Pakistan's state-run broadcaster asked AIR for the historic speech in which Jinnah had said people could follow any religion without state interference.

Jinnah had addressed the Constituent Assembly on 11 August 1947, three days before the creation of Pakistan.

Pakistani officials said they had first contacted the BBC for the speech.

Murtaza Solangi, the director general of Pakistan Broadcasting Corporation, told Press Trust of India that the British broadcaster was unable to locate it in its extensive archives.

"I had received a call from Pakistan Broadcasting Corporation asking for a recording done on a certain date, but we don't have the tape with us," AIR director general LD Mandloi told the BBC.

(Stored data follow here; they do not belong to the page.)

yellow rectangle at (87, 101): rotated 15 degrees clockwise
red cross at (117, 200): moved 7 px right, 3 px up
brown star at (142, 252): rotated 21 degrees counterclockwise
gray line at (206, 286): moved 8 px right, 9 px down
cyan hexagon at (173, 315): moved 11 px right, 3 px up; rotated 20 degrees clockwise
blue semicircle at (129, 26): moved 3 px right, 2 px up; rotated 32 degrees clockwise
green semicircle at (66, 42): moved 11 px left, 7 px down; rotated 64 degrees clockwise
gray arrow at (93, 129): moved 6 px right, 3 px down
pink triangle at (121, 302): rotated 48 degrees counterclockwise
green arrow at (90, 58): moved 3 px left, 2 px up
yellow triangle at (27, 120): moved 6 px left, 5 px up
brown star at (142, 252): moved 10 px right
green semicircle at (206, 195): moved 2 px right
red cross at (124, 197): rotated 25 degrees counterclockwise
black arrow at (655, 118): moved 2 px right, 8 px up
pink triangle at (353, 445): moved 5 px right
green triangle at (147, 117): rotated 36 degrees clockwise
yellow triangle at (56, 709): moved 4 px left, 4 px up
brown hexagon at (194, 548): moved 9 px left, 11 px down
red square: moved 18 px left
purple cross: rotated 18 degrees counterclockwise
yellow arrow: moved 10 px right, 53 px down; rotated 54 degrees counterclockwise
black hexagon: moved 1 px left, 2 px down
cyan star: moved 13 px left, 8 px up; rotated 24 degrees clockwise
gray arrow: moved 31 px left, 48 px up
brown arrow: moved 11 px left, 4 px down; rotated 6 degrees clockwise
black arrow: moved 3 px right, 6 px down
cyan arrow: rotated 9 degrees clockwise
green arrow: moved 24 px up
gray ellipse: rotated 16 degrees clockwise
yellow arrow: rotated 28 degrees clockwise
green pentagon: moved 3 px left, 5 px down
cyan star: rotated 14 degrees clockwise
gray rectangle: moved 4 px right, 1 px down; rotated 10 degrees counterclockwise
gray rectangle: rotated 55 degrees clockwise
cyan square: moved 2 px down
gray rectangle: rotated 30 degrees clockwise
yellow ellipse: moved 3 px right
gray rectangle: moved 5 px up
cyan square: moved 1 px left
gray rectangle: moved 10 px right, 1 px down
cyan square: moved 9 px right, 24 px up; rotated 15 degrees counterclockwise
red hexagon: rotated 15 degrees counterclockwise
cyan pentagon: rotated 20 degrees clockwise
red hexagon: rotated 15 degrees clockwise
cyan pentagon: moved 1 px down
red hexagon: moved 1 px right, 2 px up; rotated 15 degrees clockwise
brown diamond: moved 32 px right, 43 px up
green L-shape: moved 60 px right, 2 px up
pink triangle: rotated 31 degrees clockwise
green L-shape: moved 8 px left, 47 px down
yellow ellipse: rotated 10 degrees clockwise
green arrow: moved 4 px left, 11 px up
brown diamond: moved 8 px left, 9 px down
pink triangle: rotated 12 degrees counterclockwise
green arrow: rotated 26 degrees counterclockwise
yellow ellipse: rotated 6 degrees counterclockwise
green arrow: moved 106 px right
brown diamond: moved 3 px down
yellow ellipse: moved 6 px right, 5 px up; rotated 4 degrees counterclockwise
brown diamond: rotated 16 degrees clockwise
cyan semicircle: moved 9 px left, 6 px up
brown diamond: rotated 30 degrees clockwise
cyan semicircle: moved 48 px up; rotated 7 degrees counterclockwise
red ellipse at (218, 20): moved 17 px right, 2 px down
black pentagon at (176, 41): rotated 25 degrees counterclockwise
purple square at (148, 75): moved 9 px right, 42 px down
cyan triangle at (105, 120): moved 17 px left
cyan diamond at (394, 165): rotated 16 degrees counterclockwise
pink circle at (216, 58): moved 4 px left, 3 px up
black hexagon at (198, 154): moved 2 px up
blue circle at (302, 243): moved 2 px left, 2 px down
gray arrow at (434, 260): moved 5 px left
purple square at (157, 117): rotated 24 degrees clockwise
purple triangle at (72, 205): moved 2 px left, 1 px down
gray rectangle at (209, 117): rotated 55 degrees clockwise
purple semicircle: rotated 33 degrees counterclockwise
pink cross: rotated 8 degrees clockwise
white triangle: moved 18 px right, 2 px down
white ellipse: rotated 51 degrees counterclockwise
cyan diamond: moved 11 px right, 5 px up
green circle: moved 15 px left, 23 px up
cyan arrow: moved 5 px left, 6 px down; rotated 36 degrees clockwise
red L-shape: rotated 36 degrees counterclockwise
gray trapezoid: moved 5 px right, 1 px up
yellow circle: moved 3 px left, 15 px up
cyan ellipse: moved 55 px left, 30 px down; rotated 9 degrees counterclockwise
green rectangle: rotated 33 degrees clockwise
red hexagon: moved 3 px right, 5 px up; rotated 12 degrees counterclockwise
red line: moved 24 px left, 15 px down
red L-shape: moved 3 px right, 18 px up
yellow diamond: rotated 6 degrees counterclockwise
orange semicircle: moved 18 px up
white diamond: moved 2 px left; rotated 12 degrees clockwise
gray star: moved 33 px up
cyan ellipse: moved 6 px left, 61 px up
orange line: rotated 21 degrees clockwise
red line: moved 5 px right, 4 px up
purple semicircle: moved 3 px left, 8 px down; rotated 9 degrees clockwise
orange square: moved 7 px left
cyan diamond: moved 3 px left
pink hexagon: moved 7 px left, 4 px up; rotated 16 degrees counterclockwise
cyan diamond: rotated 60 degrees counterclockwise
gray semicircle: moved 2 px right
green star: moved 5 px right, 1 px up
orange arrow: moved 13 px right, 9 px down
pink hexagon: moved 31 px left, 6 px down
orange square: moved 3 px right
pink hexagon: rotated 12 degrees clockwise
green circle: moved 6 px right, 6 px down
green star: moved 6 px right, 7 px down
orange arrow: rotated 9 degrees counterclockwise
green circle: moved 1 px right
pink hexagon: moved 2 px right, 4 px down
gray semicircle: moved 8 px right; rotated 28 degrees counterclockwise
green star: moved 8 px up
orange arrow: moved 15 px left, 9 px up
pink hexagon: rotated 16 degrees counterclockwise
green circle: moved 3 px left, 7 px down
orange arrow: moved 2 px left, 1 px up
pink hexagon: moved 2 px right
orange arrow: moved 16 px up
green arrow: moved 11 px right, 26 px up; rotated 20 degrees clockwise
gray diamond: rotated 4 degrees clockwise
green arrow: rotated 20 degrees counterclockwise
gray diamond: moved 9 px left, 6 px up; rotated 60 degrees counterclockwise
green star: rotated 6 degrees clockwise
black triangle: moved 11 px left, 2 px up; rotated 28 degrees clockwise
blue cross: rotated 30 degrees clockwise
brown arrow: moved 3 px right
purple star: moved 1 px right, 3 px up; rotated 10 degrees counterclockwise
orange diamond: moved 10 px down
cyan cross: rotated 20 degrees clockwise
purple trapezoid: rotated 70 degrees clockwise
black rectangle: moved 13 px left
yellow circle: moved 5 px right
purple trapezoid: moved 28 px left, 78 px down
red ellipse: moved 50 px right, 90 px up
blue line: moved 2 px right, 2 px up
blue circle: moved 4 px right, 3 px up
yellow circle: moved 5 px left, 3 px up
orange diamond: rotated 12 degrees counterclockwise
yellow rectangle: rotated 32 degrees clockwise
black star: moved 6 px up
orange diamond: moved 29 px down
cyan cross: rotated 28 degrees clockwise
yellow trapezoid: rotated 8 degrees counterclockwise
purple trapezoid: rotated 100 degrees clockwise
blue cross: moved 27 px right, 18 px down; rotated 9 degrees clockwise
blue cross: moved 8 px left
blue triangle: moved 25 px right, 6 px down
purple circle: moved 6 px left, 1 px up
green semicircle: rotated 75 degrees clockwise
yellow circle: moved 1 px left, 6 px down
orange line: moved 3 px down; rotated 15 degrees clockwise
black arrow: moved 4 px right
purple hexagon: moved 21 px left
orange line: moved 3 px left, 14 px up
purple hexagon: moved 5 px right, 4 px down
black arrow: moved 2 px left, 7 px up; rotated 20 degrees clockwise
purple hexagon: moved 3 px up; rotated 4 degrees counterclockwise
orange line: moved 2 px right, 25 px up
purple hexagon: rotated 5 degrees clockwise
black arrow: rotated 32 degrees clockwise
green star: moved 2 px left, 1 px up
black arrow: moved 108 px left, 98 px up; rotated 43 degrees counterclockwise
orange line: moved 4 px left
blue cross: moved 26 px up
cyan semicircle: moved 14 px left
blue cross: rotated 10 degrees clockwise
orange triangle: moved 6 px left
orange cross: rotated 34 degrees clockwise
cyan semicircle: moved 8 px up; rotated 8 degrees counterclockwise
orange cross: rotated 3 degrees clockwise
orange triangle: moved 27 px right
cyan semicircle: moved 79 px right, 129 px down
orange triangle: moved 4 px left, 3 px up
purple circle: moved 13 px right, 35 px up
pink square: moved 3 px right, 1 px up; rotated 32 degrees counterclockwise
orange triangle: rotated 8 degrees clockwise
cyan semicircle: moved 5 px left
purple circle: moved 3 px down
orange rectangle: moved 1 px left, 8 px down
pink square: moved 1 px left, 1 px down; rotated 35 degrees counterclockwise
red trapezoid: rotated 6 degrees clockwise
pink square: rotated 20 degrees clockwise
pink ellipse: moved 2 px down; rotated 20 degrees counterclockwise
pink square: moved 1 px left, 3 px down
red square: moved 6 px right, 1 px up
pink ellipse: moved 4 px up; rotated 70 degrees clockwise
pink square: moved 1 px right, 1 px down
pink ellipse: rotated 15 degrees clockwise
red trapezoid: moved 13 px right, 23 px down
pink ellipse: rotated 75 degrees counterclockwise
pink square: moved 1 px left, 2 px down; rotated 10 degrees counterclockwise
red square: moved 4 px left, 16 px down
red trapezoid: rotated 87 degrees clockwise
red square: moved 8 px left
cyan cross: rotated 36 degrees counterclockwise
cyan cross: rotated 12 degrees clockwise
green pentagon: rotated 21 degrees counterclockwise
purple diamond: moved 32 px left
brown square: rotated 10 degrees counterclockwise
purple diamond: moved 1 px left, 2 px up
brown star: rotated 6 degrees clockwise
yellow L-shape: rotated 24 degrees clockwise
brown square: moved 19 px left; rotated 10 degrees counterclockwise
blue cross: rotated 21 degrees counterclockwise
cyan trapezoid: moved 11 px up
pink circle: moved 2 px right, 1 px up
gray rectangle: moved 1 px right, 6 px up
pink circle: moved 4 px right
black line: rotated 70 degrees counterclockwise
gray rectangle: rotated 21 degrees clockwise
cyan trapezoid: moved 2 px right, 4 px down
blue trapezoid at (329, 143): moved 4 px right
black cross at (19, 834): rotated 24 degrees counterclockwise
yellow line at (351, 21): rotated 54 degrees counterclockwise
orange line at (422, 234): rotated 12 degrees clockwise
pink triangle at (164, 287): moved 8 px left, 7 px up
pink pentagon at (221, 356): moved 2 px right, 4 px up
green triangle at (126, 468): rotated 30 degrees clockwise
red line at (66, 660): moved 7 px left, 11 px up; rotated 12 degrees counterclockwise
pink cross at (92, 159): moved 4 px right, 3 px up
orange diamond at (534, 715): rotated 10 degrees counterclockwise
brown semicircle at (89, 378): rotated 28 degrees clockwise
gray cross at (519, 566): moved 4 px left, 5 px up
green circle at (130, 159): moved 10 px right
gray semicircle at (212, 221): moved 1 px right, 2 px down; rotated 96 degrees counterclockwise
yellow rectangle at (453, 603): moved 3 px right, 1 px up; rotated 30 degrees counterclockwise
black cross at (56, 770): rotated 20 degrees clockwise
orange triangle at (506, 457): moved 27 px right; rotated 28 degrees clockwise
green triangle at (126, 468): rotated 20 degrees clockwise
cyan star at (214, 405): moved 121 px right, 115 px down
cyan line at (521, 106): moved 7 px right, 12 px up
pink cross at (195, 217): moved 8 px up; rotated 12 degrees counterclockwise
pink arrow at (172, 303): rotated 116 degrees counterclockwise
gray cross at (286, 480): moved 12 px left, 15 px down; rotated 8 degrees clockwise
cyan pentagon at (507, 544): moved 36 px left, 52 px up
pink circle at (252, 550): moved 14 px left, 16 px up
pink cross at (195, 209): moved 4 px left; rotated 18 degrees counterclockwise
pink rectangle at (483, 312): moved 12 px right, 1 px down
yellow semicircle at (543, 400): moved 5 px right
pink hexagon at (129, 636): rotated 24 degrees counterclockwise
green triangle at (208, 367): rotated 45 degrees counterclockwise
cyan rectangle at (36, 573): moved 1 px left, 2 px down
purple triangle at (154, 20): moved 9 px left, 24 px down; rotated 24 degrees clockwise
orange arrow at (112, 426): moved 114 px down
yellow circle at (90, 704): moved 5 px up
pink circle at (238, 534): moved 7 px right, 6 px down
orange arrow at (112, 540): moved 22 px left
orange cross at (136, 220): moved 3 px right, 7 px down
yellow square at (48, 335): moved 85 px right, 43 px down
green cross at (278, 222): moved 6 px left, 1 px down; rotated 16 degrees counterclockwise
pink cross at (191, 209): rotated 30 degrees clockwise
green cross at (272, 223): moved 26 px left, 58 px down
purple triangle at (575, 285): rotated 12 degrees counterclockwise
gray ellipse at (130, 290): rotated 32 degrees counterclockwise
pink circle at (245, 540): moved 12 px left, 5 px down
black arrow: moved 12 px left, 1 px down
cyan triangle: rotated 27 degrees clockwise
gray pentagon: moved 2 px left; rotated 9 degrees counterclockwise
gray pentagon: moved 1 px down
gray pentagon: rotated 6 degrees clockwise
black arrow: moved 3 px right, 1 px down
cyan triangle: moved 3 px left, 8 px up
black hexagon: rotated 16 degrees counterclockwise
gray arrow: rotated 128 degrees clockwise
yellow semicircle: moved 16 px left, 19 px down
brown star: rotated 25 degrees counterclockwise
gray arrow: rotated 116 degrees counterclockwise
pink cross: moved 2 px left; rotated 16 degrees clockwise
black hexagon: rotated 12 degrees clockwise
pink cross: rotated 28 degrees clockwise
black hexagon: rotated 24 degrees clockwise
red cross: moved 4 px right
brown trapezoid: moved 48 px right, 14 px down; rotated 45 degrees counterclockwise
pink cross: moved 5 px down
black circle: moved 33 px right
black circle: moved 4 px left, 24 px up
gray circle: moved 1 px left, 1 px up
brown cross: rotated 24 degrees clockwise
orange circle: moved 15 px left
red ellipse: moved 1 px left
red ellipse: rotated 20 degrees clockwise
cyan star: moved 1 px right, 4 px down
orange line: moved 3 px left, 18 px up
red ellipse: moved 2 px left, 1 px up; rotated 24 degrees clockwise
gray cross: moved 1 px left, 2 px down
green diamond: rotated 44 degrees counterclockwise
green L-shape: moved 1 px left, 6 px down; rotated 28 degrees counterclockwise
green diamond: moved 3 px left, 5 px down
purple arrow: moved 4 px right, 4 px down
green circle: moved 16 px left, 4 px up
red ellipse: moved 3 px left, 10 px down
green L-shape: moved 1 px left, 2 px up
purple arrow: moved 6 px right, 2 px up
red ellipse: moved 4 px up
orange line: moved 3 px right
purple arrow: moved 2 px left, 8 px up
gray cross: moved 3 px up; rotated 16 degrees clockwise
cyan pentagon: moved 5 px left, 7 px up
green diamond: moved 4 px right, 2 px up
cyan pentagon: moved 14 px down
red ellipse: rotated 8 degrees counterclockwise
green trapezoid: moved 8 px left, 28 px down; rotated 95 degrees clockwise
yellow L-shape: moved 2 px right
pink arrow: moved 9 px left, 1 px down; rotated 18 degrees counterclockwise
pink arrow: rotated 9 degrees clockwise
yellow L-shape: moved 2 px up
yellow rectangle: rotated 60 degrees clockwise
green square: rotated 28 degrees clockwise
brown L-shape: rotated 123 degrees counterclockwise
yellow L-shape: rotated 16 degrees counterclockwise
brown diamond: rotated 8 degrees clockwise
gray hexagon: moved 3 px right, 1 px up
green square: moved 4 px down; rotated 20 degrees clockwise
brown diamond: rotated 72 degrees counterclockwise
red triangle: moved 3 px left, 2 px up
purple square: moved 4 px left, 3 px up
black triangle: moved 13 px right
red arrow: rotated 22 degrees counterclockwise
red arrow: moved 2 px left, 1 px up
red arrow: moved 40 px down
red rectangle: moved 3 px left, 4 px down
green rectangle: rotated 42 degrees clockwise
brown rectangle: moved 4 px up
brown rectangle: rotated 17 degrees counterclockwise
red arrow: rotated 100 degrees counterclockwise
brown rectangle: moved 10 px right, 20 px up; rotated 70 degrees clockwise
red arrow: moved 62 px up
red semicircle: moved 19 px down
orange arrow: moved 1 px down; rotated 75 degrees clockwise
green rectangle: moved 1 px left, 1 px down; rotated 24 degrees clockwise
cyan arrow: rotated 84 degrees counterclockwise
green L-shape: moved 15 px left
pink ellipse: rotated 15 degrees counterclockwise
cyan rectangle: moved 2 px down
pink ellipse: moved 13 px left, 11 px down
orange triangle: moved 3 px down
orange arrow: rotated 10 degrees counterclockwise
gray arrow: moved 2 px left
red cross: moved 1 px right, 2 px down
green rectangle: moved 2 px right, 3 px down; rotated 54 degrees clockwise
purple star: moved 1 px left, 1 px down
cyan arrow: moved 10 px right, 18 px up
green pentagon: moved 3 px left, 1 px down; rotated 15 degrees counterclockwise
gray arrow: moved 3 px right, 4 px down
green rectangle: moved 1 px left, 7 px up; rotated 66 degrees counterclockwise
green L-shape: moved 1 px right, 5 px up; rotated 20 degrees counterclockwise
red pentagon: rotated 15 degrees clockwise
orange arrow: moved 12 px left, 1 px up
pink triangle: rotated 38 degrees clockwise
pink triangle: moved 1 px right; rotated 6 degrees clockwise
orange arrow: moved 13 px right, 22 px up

"We will inform the Prasar Bharati [Indian government broadcasting authority] and it is up to them to take it forward and inform Pakistan," he said.

Earlier, Mr Solangi had told PTI: "This [Jinnah] speech is very important for people who want to direct the country [Pakistan] to the goal of a modern, pluralistic, democratic state."

In the speech, Jinnah is reported to have said: "You are free; you are free to go to your temples, you are free to go to your mosques or to any other place of worship in this state of Pakistan.

"You may belong to any religion or caste or creed, that has nothing to do with the business of the state."

Mr Solangi says in 1947, radio stations in what is now Pakistan did not have proper recording facilities and hence they do not have a copy of the historic speech.